• _WORK ITEM_: Can you set down every line of the entries below word for word, leaving the pictures out of your answer?
··· DATA
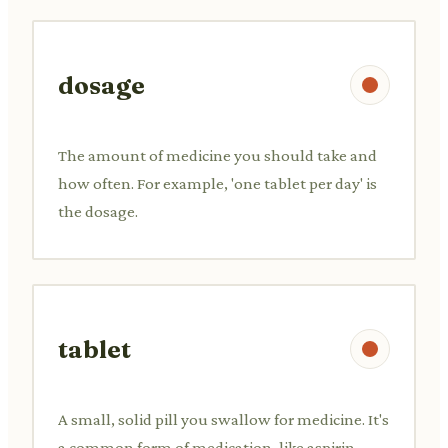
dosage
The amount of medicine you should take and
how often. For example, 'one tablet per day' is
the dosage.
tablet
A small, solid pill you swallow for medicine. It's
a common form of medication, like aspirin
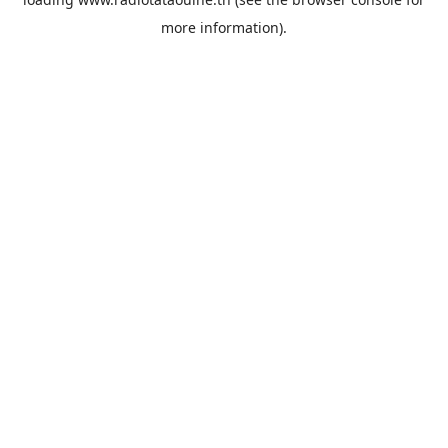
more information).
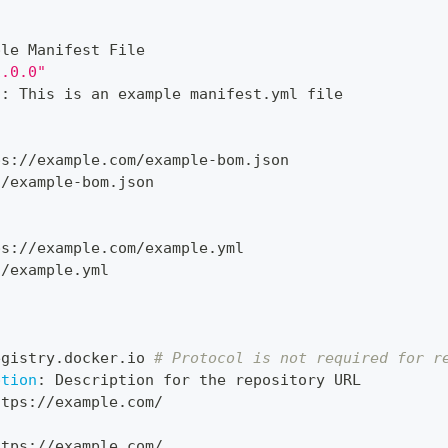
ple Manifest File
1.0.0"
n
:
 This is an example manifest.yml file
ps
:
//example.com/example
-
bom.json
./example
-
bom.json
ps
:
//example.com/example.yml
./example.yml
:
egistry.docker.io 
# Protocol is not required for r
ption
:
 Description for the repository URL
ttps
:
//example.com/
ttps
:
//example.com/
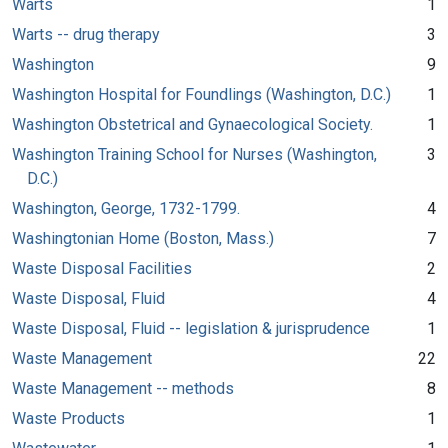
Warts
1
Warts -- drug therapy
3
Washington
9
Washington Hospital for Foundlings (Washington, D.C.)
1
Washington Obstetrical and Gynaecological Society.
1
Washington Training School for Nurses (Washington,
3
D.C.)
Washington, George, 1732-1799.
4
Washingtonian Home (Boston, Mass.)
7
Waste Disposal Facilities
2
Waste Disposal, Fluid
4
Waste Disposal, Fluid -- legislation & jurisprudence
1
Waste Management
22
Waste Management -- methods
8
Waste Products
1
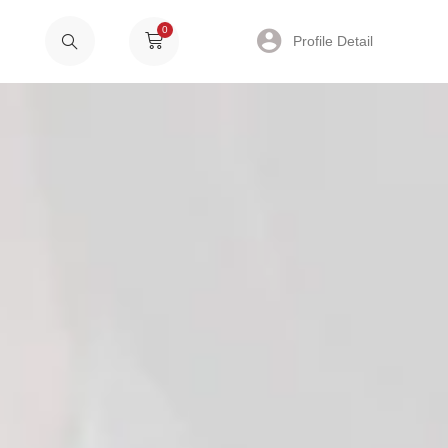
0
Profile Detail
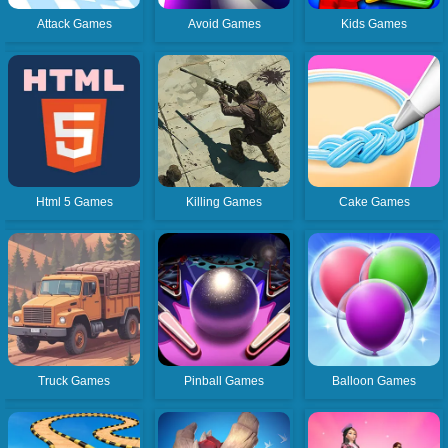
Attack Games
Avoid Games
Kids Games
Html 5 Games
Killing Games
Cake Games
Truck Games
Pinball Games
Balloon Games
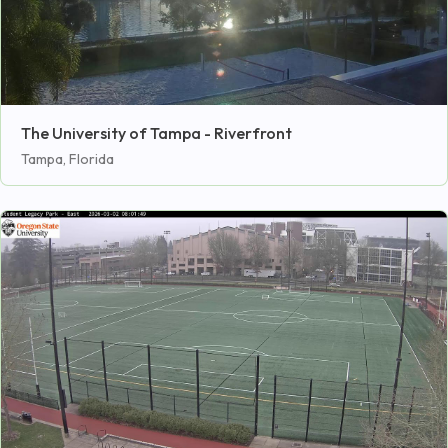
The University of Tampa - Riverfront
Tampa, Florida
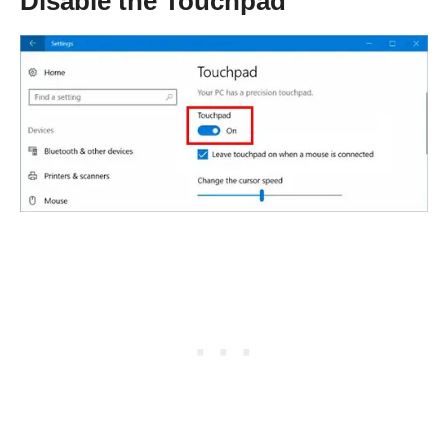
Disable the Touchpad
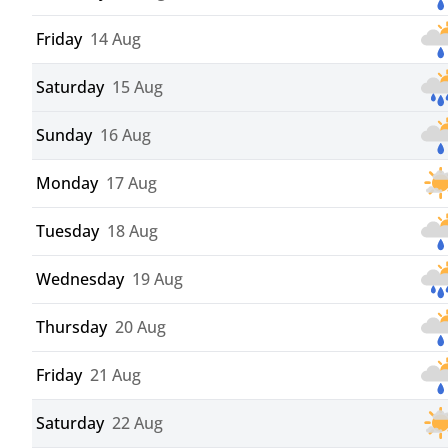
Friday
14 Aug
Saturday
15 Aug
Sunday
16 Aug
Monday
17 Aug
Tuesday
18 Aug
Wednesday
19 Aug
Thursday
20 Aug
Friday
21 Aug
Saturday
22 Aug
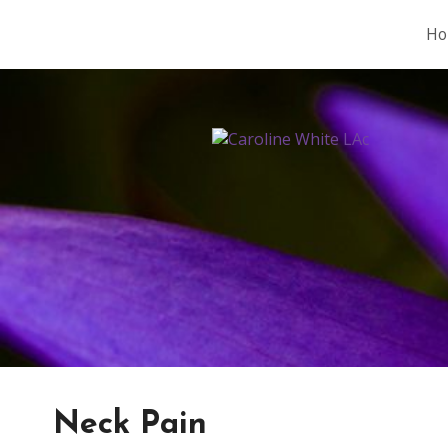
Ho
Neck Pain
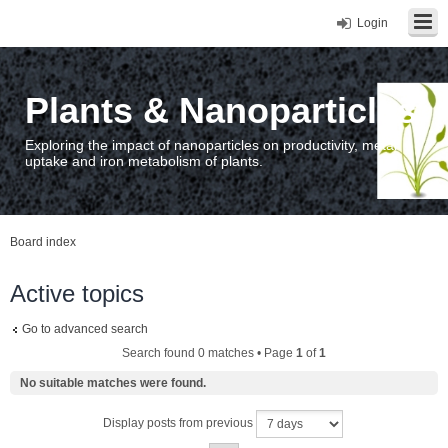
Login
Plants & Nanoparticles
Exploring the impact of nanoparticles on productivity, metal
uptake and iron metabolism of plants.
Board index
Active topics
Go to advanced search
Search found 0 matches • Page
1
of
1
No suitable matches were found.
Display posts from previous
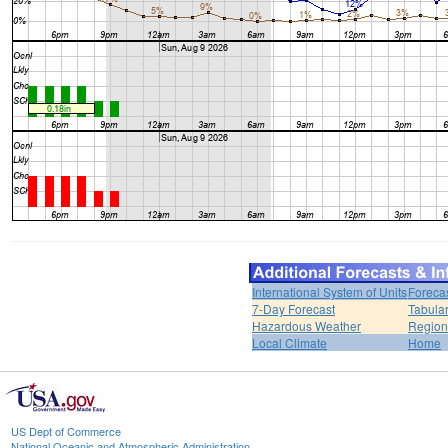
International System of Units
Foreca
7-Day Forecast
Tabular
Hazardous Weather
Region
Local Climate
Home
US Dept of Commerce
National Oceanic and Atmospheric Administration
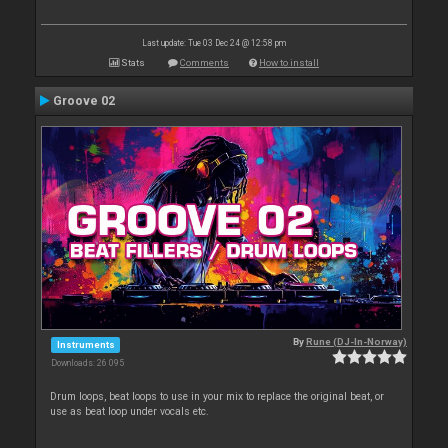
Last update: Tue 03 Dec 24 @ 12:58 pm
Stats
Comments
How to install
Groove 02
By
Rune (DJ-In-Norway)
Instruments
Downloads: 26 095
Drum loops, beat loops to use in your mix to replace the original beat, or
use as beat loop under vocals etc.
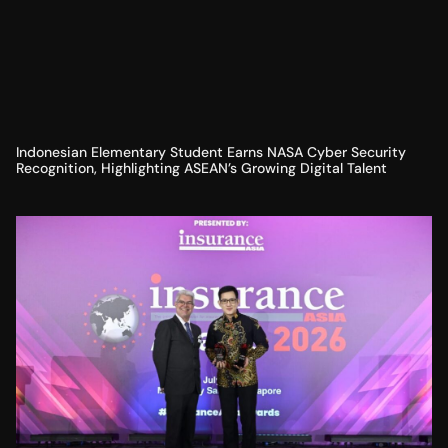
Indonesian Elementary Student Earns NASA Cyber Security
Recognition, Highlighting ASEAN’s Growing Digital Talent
······
• _SOLUTION FOR THIS EXERCISE_:
dosage
The amount of medicine you should take and
how often. For example, 'one tablet per day' is
the dosage.
tablet
A small, solid pill you swallow for medicine. It's
a common form of medication, like aspirin
more information).
ple Manifest File
1.0.0"
n
:
 This is an example manifest.yml file
ps
:
//example.com/example
-
bom.json
./example
-
bom.json
ps
:
//example.com/example.yml
./example.yml
:
egistry.docker.io 
# Protocol is not required for r
ption
:
 Description for the repository URL
ttps
:
//example.com/
ttps
:
//example.com/
Warts
1
Warts -- drug therapy
3
Washington
9
Washington Hospital for Foundlings (Washington, D.C.)
1
Washington Obstetrical and Gynaecological Society.
1
Washington Training School for Nurses (Washington,
3
D.C.)
Washington, George, 1732-1799.
4
Washingtonian Home (Boston, Mass.)
7
Waste Disposal Facilities
2
Waste Disposal, Fluid
4
Waste Disposal, Fluid -- legislation & jurisprudence
1
Waste Management
22
Waste Management -- methods
8
Waste Products
1
0
Profile Detail
Attack Games
Avoid Games
Kids Games
Html 5 Games
Killing Games
Cake Games
Truck Games
Pinball Games
Balloon Games
The University of Tampa - Riverfront
Tampa, Florida
Disable the Touchpad
Friday
14 Aug
Saturday
15 Aug
Sunday
16 Aug
Monday
17 Aug
Tuesday
18 Aug
Wednesday
19 Aug
Thursday
20 Aug
Friday
21 Aug
Saturday
22 Aug
Ho
Neck Pain
Login
Plants & Nanoparticles
Exploring the impact of nanoparticles on productivity, metal
uptake and iron metabolism of plants.
Board index
Active topics
Go to advanced search
Search found 0 matches • Page
1
of
1
No suitable matches were found.
Display posts from previous
International System of Units
Foreca
7-Day Forecast
Tabular
Hazardous Weather
Region
Local Climate
Home
US Dept of Commerce
National Oceanic and Atmospheric Administration
Last update: Tue 03 Dec 24 @ 12:58 pm
Stats
Comments
How to install
Groove 02
By
Rune (DJ-In-Norway)
Instruments
Downloads: 26 095
Drum loops, beat loops to use in your mix to replace the original beat, or
use as beat loop under vocals etc.
Indonesian Elementary Student Earns NASA Cyber Security
Recognition, Highlighting ASEAN’s Growing Digital Talent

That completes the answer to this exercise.